### Records supplied
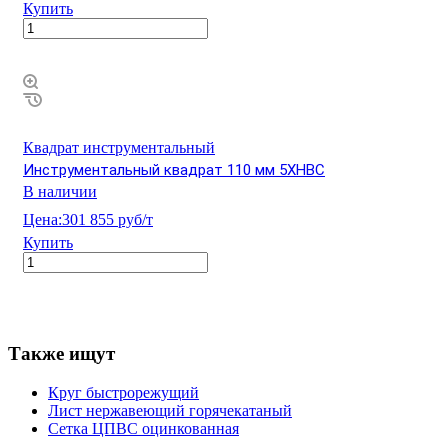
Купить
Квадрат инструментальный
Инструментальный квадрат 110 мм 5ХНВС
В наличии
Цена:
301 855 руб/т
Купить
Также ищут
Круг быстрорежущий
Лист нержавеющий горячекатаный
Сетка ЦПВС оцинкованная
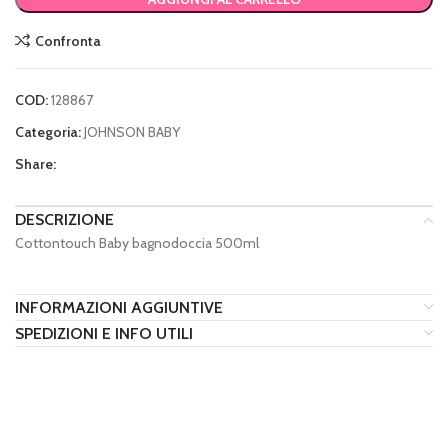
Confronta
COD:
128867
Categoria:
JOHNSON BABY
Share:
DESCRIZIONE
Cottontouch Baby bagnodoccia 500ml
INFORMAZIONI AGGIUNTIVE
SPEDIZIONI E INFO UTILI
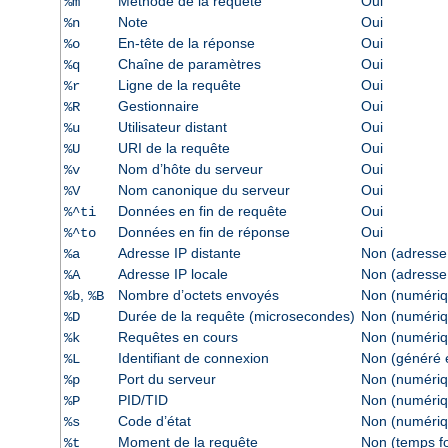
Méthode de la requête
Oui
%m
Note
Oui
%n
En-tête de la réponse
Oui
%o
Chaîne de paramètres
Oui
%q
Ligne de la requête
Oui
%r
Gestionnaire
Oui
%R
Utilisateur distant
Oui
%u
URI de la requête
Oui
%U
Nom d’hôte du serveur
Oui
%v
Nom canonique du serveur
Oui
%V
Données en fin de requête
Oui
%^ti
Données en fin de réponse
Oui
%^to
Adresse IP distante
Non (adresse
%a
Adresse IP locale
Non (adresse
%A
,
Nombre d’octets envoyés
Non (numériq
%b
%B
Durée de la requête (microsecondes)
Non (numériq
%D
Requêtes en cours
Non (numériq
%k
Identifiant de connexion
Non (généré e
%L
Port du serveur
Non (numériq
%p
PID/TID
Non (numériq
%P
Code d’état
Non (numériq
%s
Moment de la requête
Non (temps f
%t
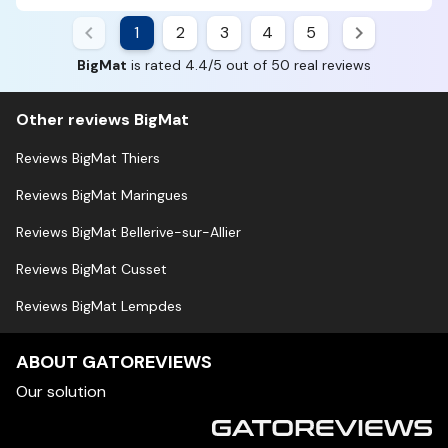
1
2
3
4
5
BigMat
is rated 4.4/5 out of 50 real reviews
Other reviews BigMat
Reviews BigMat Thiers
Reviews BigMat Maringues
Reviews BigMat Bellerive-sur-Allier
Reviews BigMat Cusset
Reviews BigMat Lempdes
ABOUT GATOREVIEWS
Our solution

### Exercise requirements
Copy out all the text in the data above word for word, and leave the pictures out of your answer.

### Output below
Купить
Квадрат инструментальный
Инструментальный квадрат 110 мм 5ХНВС
В наличии
Цена:
301 855 руб/т
Купить
Также ищут
Круг быстрорежущий
Лист нержавеющий горячекатаный
Сетка ЦПВС оцинкованная
Confronta
COD:
128867
Categoria:
JOHNSON BABY
Share:
DESCRIZIONE
Cottontouch Baby bagnodoccia 500ml
INFORMAZIONI AGGIUNTIVE
SPEDIZIONI E INFO UTILI
Méthode de la requête
Oui
%m
Note
Oui
%n
En-tête de la réponse
Oui
%o
Chaîne de paramètres
Oui
%q
Ligne de la requête
Oui
%r
Gestionnaire
Oui
%R
Utilisateur distant
Oui
%u
URI de la requête
Oui
%U
Nom d’hôte du serveur
Oui
%v
Nom canonique du serveur
Oui
%V
Données en fin de requête
Oui
%^ti
Données en fin de réponse
Oui
%^to
Adresse IP distante
Non (adresse
%a
Adresse IP locale
Non (adresse
%A
,
Nombre d’octets envoyés
Non (numériq
%b
%B
Durée de la requête (microsecondes)
Non (numériq
%D
Requêtes en cours
Non (numériq
%k
Identifiant de connexion
Non (généré e
%L
Port du serveur
Non (numériq
%p
PID/TID
Non (numériq
%P
Code d’état
Non (numériq
%s
Moment de la requête
Non (temps f
%t
1
2
3
4
5
BigMat
is rated 4.4/5 out of 50 real reviews
Other reviews BigMat
Reviews BigMat Thiers
Reviews BigMat Maringues
Reviews BigMat Bellerive-sur-Allier
Reviews BigMat Cusset
Reviews BigMat Lempdes
ABOUT GATOREVIEWS
Our solution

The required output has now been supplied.